Charlus poszedł przygotować samochód. Potterowie rzadko mieli
styczność z mugolami i ich sprawami. Jednak zdobycie przez ojca
Jamesa prawa jazdy, którego używają ludzie niemagiczni, ułatwiało
wiele rzeczy. Potterowie nie musieli kombinować jak dostać się na
King Cross, by nie wzbudzać podejrzeń mugoli. Dorea postanowiła
pójść na górę i sprawdzić, czy James i Syriusz są, tak jak
zapewniali ją wieczorem, spakowani. Kobieta otworzyła drzwi pokoju
syna i to, co zobaczyła, sprawiło, że chciała zdzielić swojego
jedynaka.

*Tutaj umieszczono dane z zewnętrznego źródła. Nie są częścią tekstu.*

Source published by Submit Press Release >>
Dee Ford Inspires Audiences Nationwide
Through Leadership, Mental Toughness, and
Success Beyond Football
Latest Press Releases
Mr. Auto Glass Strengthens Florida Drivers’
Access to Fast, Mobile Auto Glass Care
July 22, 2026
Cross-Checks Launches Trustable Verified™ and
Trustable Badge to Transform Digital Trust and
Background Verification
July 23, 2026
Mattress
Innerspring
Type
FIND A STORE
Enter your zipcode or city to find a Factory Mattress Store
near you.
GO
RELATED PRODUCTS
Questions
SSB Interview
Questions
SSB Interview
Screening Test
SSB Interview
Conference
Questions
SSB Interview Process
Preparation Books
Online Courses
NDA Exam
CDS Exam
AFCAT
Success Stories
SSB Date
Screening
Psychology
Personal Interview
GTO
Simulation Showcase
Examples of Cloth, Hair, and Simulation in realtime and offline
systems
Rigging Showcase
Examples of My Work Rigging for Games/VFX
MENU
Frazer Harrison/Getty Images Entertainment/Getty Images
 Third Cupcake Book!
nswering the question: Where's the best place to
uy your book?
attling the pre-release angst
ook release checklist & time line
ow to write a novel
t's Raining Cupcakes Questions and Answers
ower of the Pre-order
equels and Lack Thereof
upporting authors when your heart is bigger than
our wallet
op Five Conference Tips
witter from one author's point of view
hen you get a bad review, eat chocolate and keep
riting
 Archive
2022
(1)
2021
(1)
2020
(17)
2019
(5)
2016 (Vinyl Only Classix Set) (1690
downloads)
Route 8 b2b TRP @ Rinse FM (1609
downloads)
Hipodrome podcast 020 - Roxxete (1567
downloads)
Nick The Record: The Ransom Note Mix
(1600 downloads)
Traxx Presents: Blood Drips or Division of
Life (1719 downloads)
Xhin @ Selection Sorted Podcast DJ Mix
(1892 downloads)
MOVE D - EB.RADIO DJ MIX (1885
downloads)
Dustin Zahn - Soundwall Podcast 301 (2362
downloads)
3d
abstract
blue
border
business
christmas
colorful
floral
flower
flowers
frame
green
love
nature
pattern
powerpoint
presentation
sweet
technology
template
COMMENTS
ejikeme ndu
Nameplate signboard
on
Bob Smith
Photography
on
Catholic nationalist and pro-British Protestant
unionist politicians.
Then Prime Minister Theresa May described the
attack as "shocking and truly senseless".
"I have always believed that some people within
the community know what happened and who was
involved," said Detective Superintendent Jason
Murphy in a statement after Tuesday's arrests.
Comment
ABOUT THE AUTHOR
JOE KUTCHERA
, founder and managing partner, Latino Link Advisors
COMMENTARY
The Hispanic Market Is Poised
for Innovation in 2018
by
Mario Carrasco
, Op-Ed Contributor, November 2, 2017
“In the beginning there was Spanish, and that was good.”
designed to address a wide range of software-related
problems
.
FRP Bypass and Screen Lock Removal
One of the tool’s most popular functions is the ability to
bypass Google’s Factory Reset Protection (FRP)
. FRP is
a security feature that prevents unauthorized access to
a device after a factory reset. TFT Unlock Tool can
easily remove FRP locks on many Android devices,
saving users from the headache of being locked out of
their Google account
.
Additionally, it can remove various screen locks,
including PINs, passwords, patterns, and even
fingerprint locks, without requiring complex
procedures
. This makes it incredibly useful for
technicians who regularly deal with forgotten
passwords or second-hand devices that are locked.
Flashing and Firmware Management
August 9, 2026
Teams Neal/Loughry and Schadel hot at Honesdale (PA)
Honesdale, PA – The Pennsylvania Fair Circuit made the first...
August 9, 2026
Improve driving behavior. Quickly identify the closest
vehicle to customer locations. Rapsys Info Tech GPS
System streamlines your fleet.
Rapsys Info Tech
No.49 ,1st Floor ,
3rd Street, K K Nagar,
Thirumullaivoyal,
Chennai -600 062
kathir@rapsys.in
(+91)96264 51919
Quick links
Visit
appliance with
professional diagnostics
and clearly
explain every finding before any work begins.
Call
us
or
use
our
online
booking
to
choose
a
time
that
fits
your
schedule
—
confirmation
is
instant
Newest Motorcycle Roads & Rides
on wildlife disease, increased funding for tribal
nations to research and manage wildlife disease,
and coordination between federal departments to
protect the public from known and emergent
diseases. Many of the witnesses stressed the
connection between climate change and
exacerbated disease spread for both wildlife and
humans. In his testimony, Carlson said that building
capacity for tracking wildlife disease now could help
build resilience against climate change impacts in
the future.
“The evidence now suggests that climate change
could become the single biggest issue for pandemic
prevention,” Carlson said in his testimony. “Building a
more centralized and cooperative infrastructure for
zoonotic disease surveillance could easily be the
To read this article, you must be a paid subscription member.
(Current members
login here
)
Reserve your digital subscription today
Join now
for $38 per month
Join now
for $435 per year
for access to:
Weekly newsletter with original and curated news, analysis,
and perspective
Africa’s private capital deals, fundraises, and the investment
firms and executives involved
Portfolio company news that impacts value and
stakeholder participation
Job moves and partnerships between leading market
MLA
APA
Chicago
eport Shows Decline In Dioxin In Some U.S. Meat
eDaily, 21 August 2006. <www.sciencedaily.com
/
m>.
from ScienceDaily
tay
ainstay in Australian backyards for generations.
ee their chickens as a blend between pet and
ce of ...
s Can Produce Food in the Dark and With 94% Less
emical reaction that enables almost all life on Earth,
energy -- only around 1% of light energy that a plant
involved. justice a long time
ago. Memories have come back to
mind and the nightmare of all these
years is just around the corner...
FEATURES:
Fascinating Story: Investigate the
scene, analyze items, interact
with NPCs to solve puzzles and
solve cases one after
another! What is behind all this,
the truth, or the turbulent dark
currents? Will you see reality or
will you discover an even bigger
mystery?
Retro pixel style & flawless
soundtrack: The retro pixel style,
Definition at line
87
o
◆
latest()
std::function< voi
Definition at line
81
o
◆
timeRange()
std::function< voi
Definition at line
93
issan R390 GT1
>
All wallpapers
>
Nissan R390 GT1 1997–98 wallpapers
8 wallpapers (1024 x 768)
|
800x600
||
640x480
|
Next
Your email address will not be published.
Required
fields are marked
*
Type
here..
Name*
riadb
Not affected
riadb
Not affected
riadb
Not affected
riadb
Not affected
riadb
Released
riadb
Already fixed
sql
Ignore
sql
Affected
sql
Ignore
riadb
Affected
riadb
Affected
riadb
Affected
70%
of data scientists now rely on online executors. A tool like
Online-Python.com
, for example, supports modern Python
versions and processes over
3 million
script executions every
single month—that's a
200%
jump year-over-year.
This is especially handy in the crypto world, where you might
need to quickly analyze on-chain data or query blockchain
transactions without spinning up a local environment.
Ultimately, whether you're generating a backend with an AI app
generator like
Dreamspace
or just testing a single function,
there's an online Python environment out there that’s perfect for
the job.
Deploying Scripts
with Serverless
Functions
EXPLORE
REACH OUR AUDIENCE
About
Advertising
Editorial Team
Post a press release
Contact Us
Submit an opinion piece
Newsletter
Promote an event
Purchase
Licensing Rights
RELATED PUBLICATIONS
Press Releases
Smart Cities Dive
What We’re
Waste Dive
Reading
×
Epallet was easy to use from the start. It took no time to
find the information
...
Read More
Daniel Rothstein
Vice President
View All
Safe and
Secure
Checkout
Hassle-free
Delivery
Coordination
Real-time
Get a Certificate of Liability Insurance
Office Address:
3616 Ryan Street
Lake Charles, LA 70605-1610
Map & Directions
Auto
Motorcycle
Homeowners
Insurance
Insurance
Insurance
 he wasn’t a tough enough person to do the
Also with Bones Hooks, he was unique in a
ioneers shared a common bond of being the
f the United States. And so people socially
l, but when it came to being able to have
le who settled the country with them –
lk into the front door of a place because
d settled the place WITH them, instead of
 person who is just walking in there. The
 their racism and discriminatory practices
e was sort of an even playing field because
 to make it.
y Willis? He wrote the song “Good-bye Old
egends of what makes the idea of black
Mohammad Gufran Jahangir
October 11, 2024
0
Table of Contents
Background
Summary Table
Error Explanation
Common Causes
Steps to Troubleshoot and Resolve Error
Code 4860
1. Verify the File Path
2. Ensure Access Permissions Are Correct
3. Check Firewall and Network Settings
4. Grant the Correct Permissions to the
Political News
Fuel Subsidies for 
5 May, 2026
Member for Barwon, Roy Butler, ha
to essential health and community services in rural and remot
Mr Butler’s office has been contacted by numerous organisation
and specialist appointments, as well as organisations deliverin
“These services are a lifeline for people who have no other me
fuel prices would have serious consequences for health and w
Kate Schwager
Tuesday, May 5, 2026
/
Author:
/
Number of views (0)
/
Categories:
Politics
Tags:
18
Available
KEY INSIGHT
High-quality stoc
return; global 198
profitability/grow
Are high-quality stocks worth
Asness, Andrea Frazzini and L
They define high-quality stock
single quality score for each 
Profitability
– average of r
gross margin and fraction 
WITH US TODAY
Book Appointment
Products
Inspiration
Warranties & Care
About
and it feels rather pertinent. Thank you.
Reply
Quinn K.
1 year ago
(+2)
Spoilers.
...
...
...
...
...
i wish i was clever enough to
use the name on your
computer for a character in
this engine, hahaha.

Rogacz wyjmował właśnie spod swojego łóżka szkolne
podręczniki, które zamierzał włożyć do kufra. Oprócz książek
wyciągnął też jakieś dżinsy i parę skarpet, którą powąchał
i stwierdzając po zapachu jej czystość, zapakował. Chłopak
widocznie nie zauważył, że do pokoju weszła jego matka, a Syriusz
jakoś nie spieszył się, by mu o tym powiedzieć.
-
James, co ty robisz?! - spytała zdumiona Dorea.
-
Eee... - zaczął chłopak, wiedząc już, co go czeka – Pakuję
się.
- Pakujesz się?! Teraz?! Przecież wczoraj mówiłeś, że
jesteś spakowany! James, ojciec czeka na dole! Jeżeli nie
wyjedziemy za pięć minut, to nie zdążycie na pociąg! Co robiłeś
wczoraj?
- Grałem z Syriuszem w eksplodującego durnia –
powiedział.
- Jak to grałeś w eksplodującego durnia?! Odsuń
się. - rozkazała pani Potter, po czym stuknęła różdżką w
walizkę syna, mrucząc coś pod nosem. W ułamku sekundy wszystkie
rzeczy Rogacza leżały już zapakowane. - Nie myśl, że tak będzie
zawsze. To tylko ze względu na pociąg. Wsadź sowę do klatki i za
dwie minuty chcę widzieć was na dole. - oznajmiła Dorea i opuściła
pomieszczenie.
- Dlaczego mi nie powiedziałeś, że moja matka
stoi w drzwiach? - James spojrzał na Łapę z wyrzutem.
- Bo
uwielbiam patrzeć, jak pod wpływem jej krzyku stajesz się
pokorniutki, Rogasiu. Zupełnie, jakby wydzierała się na ciebie
Evans – powiedział rozbawiony Syriusz.
- Wcale nie jestem
uległy w stosunku do Lilki! - oburzył się szukający Gryfonów.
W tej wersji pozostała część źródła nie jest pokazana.